英国のプーシキン出版(Pushkin Press)から 2024年に刊行されている Pushkin Vertigo シリーズの一つである 横溝正史作「悪魔の手毬唄」の裏表紙 (Cover design by Anna Morrison) |
日本の推理作家である横溝正史(Seishi Yokomizo:1902年ー1981年)による長編推理小説で、金田一耕助(Kosuke Kindaichi)シリーズの一つである「悪魔の手毬唄(The Little Sparrow Murders)」の場合、1955年(昭和30年)の7月下旬に、金田一耕助が、岡山県警(Okayama prefectural police headquarters)の磯川警部(Inspector Isokawa)の元を訪れるところから、物語が始まる。
探偵稼業に疲弊していた金田一耕助は、1ヶ月程、ゆっくりと静養できる辺鄙な田舎を探していた。金田一耕助の依頼に応じて、磯川警部は、岡山県と兵庫県の県境に位置する寒村、鬼首村(Onikobe)にある温泉宿である「亀の湯(Turtle Spring)」を紹介する。
金田一耕助自身は、鬼首村について、静かに休める場所だと単純に考えていたが、一方の磯川警部には、彼に鬼首村を勧めた理由は、他にあったのである。
「亀の湯」の関係者の系図 <筆者作成> |
静養のため、「亀の湯」に逗留し始めた金田一耕助は、
*青池リカ(Rika Aoike)- 「亀の湯」の女将(48歳)で、磯川警部の知り合い
*青池歌名雄(Kanao Aoike)- 青池 リカの長男(25歳)
*青池里子(Satoko Aoike)- 青池 リカの長女(22歳)
*お幹(O-Miki)- 「亀の湯」の女中 / 屋号:竿屋
*仁礼嘉平(Kahei Nire)- 仁礼家(The Nire Family - 屋号:秤屋)の先代の当主である仁礼仁平(Jinpei Nire)の長男で、現在の当主
*多々羅放庵(Hoan Tatara)- 庄屋の末裔
等と知り合いになる。
「由良家(屋号:枡屋)」の関係者の系図 <筆者作成> |
鬼首村の青年団副団長を務める青池歌名雄は、ハンサムで、歌が上手いため、村一番の人気者だった。
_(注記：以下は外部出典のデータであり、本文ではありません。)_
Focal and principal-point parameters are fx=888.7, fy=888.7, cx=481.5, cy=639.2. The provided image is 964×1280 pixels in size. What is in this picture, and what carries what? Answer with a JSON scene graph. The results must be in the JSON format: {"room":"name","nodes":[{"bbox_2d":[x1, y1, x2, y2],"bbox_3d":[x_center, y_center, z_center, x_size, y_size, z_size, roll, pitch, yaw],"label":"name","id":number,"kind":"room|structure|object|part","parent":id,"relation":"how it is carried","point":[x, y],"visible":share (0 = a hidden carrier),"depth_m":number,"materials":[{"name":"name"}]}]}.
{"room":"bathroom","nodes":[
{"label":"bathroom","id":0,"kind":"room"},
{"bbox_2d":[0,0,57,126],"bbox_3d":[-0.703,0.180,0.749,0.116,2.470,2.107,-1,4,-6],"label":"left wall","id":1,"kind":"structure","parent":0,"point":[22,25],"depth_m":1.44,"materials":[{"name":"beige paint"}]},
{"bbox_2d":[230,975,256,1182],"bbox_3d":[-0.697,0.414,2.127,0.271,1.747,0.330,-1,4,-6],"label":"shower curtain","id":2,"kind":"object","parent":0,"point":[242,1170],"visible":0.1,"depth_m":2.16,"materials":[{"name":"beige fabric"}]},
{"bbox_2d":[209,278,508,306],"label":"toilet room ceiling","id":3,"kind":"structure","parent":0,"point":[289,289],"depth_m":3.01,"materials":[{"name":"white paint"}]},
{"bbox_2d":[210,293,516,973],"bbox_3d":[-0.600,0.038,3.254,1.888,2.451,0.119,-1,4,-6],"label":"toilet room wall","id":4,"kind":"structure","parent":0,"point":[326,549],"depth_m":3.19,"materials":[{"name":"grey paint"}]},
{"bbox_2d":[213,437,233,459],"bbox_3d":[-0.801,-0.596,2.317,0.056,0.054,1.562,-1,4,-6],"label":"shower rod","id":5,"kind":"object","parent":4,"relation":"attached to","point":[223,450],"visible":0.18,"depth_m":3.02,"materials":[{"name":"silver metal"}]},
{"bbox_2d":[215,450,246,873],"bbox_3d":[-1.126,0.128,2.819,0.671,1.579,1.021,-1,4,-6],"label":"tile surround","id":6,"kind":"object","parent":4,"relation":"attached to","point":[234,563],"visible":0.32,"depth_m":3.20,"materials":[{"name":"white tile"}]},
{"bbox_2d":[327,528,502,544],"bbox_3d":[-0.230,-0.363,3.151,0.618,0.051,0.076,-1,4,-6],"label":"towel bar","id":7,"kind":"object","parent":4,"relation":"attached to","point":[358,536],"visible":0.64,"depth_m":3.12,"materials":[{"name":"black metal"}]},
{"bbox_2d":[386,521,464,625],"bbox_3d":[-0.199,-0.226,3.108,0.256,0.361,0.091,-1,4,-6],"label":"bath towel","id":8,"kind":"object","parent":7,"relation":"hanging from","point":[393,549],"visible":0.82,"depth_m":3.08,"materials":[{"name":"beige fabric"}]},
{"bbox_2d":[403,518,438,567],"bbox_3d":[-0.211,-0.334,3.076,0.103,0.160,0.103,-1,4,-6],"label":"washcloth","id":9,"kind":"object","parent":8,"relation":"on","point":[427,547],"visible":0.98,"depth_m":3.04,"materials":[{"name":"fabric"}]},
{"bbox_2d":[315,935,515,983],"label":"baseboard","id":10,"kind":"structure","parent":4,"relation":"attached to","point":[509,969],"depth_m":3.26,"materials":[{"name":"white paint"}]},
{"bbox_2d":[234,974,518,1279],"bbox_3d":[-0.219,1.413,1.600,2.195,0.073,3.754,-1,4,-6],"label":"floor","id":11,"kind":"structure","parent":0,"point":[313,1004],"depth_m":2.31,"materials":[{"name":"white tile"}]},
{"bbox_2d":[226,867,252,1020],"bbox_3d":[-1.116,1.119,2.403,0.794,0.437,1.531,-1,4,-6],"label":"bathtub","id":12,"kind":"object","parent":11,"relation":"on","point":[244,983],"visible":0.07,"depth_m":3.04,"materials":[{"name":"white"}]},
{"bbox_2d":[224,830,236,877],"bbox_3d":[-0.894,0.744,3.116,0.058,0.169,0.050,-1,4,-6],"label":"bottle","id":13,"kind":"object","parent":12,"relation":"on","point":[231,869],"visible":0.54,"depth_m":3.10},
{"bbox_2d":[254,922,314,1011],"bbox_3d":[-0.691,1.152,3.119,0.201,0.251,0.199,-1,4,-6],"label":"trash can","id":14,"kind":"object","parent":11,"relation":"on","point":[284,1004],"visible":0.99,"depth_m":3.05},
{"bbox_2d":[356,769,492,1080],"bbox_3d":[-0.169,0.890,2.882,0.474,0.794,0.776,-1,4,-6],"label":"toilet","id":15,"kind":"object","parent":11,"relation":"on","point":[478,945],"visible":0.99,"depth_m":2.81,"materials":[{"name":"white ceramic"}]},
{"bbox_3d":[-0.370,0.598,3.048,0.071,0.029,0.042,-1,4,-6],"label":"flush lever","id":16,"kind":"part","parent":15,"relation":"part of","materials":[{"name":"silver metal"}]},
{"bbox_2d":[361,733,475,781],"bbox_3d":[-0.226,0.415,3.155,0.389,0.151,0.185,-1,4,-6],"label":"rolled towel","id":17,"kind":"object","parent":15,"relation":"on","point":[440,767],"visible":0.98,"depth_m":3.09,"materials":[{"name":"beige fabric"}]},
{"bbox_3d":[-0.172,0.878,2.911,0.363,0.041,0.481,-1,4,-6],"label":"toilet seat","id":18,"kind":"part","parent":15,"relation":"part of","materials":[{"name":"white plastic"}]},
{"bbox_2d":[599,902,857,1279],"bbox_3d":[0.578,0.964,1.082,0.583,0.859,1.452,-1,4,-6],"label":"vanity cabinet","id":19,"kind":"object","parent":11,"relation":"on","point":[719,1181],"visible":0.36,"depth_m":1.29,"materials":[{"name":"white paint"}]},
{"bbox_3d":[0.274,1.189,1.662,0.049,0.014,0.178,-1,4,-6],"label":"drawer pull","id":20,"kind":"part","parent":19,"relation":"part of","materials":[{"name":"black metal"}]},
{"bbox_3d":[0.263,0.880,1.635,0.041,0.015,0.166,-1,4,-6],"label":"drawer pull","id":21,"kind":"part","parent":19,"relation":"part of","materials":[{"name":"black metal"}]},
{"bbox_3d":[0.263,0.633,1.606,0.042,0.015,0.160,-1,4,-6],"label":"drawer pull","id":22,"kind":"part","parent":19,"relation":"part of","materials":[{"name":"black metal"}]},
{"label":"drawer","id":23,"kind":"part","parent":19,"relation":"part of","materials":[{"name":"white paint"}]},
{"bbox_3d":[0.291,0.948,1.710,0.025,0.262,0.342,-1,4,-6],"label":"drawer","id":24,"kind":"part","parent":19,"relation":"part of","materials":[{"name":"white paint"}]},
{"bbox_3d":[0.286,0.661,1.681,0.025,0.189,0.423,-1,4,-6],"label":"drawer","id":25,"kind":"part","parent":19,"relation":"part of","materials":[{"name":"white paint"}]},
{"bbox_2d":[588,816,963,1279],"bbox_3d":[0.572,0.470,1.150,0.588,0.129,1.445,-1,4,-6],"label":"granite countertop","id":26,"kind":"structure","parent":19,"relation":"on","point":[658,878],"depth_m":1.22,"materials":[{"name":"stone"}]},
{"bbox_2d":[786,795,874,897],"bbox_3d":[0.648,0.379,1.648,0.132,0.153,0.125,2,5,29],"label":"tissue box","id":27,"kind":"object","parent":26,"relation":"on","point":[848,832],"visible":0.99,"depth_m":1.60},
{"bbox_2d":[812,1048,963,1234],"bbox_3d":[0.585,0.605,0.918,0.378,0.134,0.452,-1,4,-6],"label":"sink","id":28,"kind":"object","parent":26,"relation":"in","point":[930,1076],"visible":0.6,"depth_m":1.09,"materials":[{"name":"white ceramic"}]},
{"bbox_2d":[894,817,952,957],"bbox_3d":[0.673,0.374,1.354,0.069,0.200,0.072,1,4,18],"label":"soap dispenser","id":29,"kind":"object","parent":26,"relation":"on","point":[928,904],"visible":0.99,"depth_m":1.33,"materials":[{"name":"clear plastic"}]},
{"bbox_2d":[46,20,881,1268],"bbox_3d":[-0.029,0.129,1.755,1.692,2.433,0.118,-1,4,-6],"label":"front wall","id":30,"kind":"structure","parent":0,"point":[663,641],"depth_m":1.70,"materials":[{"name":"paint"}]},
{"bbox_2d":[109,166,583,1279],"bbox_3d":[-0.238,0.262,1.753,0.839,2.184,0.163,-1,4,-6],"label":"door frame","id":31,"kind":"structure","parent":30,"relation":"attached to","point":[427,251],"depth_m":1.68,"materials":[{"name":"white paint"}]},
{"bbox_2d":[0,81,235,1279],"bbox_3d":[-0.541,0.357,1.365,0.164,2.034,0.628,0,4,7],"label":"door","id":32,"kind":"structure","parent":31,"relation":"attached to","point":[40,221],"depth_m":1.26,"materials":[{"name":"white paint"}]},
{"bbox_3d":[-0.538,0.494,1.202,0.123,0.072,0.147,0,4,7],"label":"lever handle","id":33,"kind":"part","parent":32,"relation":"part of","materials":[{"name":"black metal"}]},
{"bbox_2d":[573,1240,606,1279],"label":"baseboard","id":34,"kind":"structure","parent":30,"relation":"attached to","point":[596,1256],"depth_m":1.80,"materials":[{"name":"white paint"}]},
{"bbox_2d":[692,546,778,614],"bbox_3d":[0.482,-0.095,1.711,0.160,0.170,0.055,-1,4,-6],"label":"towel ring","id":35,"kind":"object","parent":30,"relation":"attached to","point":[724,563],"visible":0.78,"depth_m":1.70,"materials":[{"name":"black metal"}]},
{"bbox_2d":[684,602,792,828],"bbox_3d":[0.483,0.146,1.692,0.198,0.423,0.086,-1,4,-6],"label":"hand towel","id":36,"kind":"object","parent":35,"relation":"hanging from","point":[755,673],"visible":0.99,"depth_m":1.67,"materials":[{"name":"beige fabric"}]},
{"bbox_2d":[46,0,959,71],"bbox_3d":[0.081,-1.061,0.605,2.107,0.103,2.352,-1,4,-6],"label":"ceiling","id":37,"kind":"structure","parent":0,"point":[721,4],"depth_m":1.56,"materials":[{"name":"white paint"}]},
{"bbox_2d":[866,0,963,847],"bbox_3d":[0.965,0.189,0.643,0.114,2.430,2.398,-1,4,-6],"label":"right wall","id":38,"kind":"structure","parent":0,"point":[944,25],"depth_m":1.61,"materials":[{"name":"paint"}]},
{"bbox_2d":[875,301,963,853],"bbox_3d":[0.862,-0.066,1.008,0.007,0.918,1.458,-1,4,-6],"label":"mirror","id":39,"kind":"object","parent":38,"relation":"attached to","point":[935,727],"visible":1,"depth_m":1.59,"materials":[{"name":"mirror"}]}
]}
歌名雄は、由良家(The Yura Family - 屋号:枡屋)の先代の当主である由良卯太郎(Utaro Yura)の娘で、美人の由良泰子(Yasuko Yura - 22歳)と付き合っていたが、仁礼嘉平の娘で、歌名雄のことが好きな仁礼文子(Fumiko Nire - 22歳)は、その交際を快く思っていなかった。
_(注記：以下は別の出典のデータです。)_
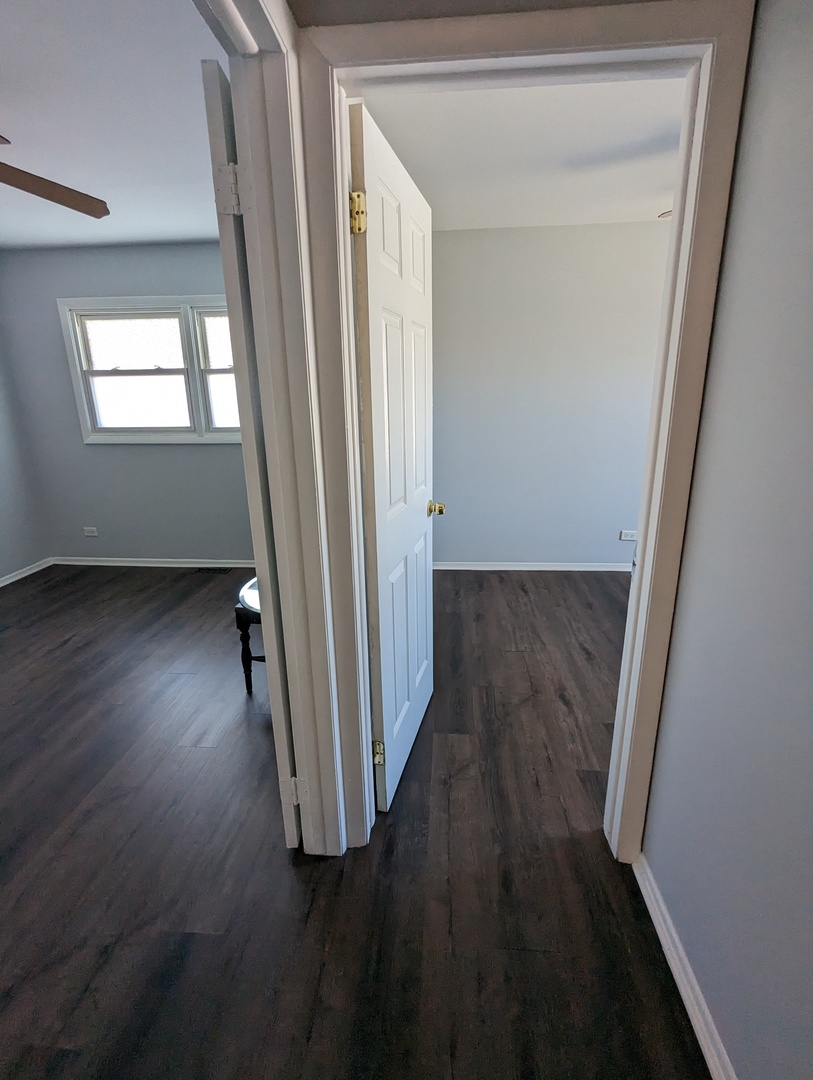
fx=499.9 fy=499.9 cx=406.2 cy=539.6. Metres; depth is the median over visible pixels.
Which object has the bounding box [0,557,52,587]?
baseboard
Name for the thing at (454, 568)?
baseboard
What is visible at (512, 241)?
bedroom back wall
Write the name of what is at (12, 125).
left room ceiling
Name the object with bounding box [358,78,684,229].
bedroom ceiling
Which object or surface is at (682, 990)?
baseboard
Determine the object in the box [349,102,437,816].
white door
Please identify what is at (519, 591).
floor
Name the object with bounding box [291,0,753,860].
door frame
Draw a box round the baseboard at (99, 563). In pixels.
[49,556,253,567]
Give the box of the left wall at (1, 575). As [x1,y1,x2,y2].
[0,310,49,586]
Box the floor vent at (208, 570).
[193,566,230,574]
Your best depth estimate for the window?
3.82 m
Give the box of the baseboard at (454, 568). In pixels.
[431,560,632,571]
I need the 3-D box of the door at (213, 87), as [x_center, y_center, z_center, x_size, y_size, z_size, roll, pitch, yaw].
[-0.424,-0.130,1.659,0.130,2.027,0.793,-2,17,-5]
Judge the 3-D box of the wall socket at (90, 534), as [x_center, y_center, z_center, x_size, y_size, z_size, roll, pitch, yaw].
[-2.686,-0.072,4.247,0.120,0.080,0.009,0,17,5]
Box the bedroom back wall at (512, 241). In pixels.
[431,221,672,570]
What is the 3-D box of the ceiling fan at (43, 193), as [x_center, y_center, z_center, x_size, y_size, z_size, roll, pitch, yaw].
[-1.680,-1.261,1.572,1.271,0.472,1.259,0,17,5]
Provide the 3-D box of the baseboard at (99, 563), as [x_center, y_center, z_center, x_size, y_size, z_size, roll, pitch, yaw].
[-1.704,0.193,4.229,2.768,0.070,0.016,0,17,5]
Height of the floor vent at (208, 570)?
0.007 m
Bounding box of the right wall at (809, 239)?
[638,0,812,1079]
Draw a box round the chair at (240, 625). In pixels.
[234,576,264,694]
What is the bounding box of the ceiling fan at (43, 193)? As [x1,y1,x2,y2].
[0,134,110,220]
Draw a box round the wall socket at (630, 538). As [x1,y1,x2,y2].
[619,529,636,541]
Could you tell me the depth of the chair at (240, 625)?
2.32 m
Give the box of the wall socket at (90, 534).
[83,526,97,536]
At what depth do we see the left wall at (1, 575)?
3.95 m
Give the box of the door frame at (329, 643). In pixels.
[203,0,359,862]
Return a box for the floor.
[0,563,709,1079]
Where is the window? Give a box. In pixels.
[57,294,241,443]
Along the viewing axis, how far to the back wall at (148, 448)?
4.01 m
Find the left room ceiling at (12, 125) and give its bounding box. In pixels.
[0,0,225,251]
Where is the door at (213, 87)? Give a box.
[199,52,300,848]
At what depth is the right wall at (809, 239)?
0.97 m
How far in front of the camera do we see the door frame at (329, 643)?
1.20 m
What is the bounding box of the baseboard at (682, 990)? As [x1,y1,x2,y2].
[632,854,736,1079]
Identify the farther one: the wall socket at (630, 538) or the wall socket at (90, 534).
the wall socket at (90, 534)
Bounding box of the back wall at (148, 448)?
[0,247,255,566]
また、仁礼嘉平は、「亀の湯」に足繁く通い、青池リカに対して、歌名雄と文子の縁談を持ち込んでいた。
「仁礼家(屋号:秤屋)」の関係者の系図 <筆者作成> |
金田一耕助の「亀の湯」滞在と符合するかのように、鬼首村出身で、「グラマーガール」と呼ばれる国民的人気歌手である大空ゆかり(Yukari Ozora)が、里帰りすると言う噂で、村中は持ち切りとなっていた。
大空ゆかりこと、別所千恵子(Chieko Bessho - 22歳)は、別所家(The Bessho Family - 屋号:錠前屋)は、別所春江(Harue Bessho)の娘で、父親は、鬼首村に輸出用のクリスマスモール作りの仕事を仲介していたセールスマンである恩田幾三(Ikuzo Onda)だった。
そのため、別所千恵子は、幼少時から、「詐欺師で、人殺しの娘」と呼ばれて、鬼首村の皆から迫害を受けていた。
そのため、別所千恵子は、16歳の時に、鬼首村を出て、芸能界へ入り、悔しさをバネに、今では、国民的人気歌手へと上り詰めていた。そして、今回、祖父母の別所蓼太(Ryota Bessho)/ 別所松子(Matsuko Bessho)のために、鬼首村に「ゆかり御殿」と呼ばれる大邸宅を建設した訳である。
「別所家(屋号:錠前屋)」の関係者の系図 <筆者作成> |
何故、大空ゆかりこと、別所千恵子は、「詐欺師で、人殺しの娘」と呼ばれているのか?
疑問に思う金田一耕助は、磯川警部から、23年前の1932年(昭和7年)に、鬼首村で起きて、未だに未解決のままとなっている殺人事件のことを聞かされる。
実は、磯川警部は、金田一耕助に、この未解決事件の調査を依頼したかったのである。